Health & Safety
False Black Widow Spider
12 October 2011
Experts have concluded that the milder winters and record breaking hot summers in the UK are keeping alive more of the UK's most dangerous spider the "False Black Widow Spider".
It used to be only a handful of spiders that would survive the cold weather so the numbers were always kept down. But now they are all surviving the winter and are crawling out of hibernation earlier to mate. The result has been numbers have just rocketed into the hundreds of thousands. The species - only the female of which bites - had been considered native to Devon and Dorset but has spread as far as East Anglia. Recent reports of bites by BT members are in Canvey Island Essex.
The spider has a black/brown bulbous abdomen with pale markings and the females grow to 15mm.

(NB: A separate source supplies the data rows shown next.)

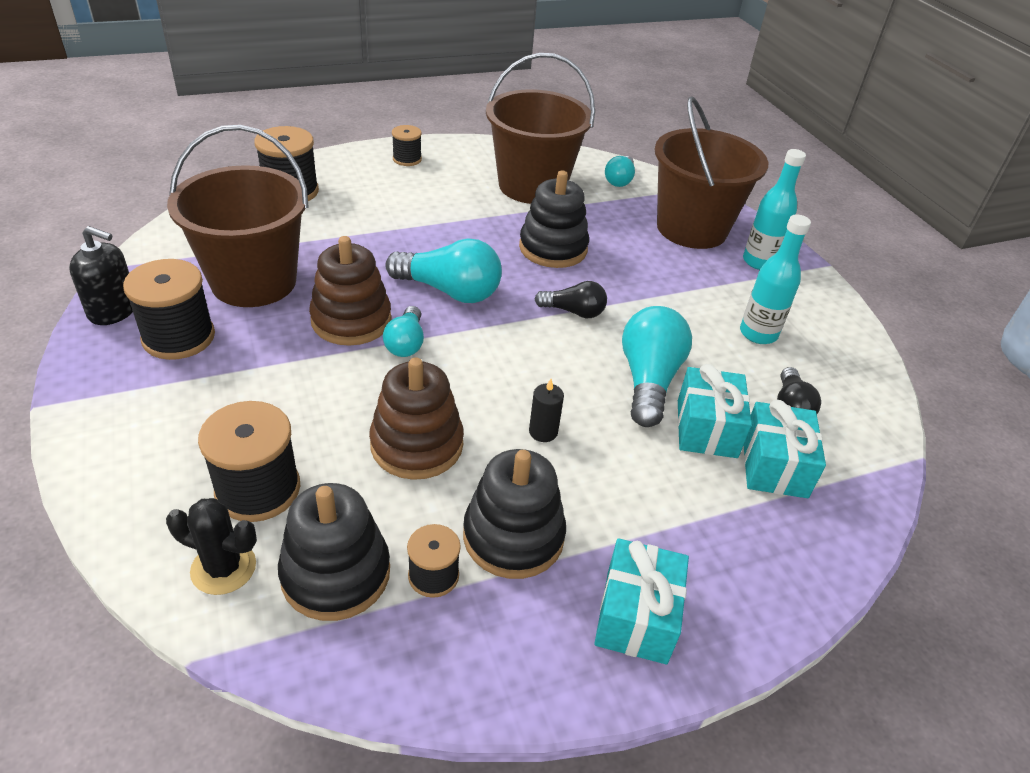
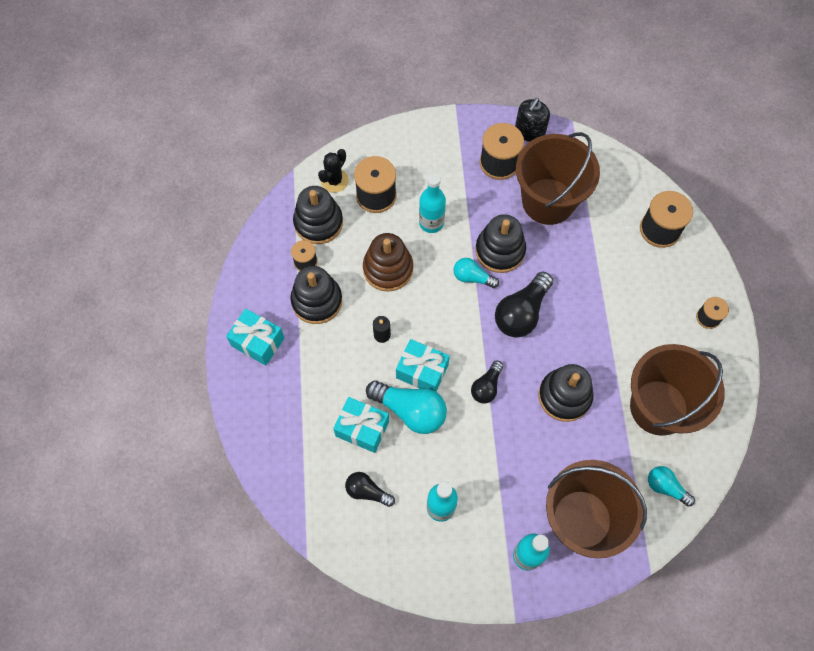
camera: 110 degrees right, 25 degrees up
(311, 403) = (431, 223): none -> turquoise bottle
(351, 320) = (500, 251): brown stacking toy -> black stacking toy
(449, 291) = (521, 313): turquoise light bulb -> black light bulb
(774, 466) = (324, 455): turquoise gift -> turquoise gift (422, 371)

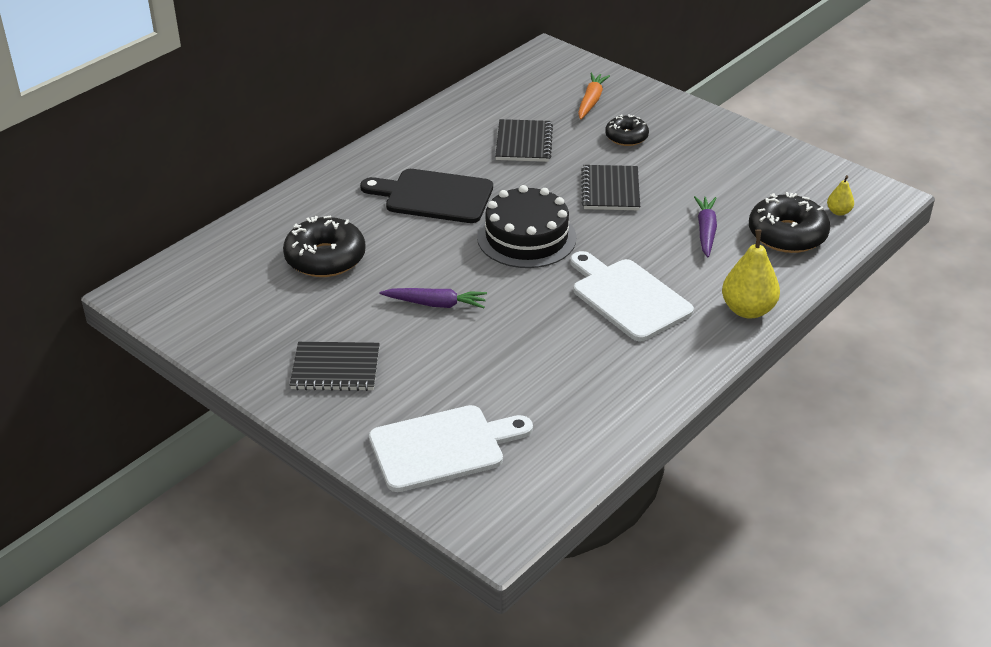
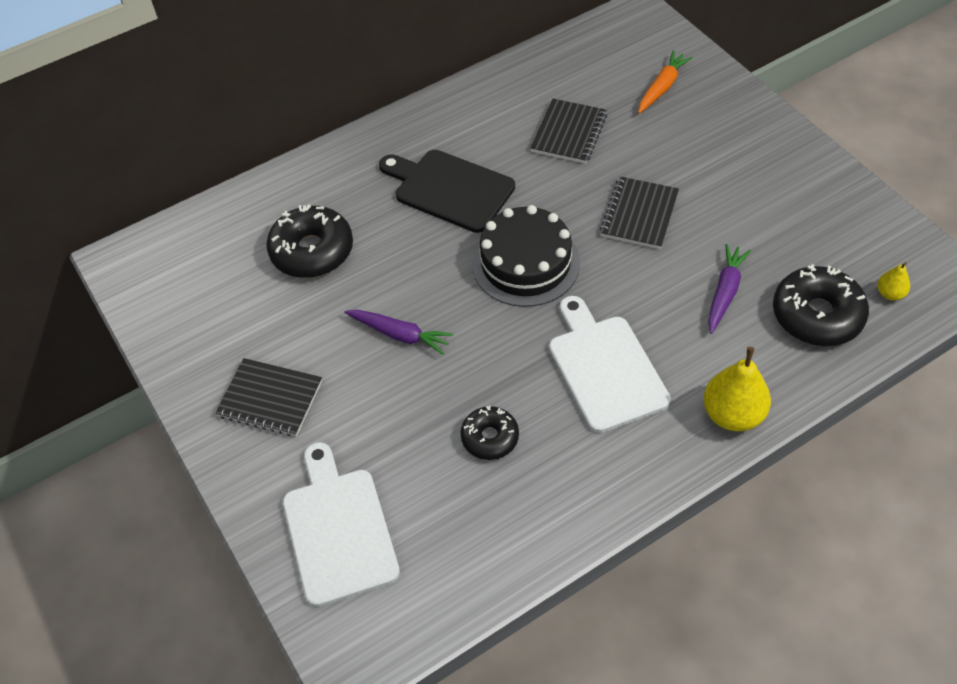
camera: 20 degrees right, 15 degrees up
(443, 447) = (338, 529): white cutting board -> white cutting board turned 105 degrees counterclockwise
(626, 137) = (683, 143): black donut -> black donut (490, 437)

They live in walls, fences and the barks of trees and eat insects, other invertebrates and even other spiders. It is closely related to the black widow spider whose poison can be fatal to humans. It poses a threat to gardeners and anyone else working or spending leisure time outdoors. Their nest is small, round, white and is about the same size as a table-tennis ball. They can also be found inside houses.
Gardeners and Outdoor workers have been warned to be on their guard in the future. A bite from the False Black Widow Spider delivers enough poison to cause severe pain and inflammation. The severity of symptoms from any spider bite depends on the amount of venom that is injected. Also flu-like symptoms, aches, sweats, fatigue, perspiring, cold and shaky, chest pains, swelling and tingling of fingers are some of the symptoms which can be experienced. One study found that the pain was far more severe than that from a wasp or bee sting. Normally an antihistamine tablets and cream will take the pain away but, depending on the amount of venom injected, a doctor may need to be seen.
There's no need to panic however, just be aware. Despite increased numbers and range the likelihood of being bitten by a False Black Widow Spider remains very low. No one has ever died of a spider bite in the UK and the number of reported bites from spiders in general is minimal. The Natural History Museum's Insect Information Service hears of about 10 cases of spider bites each year in the UK.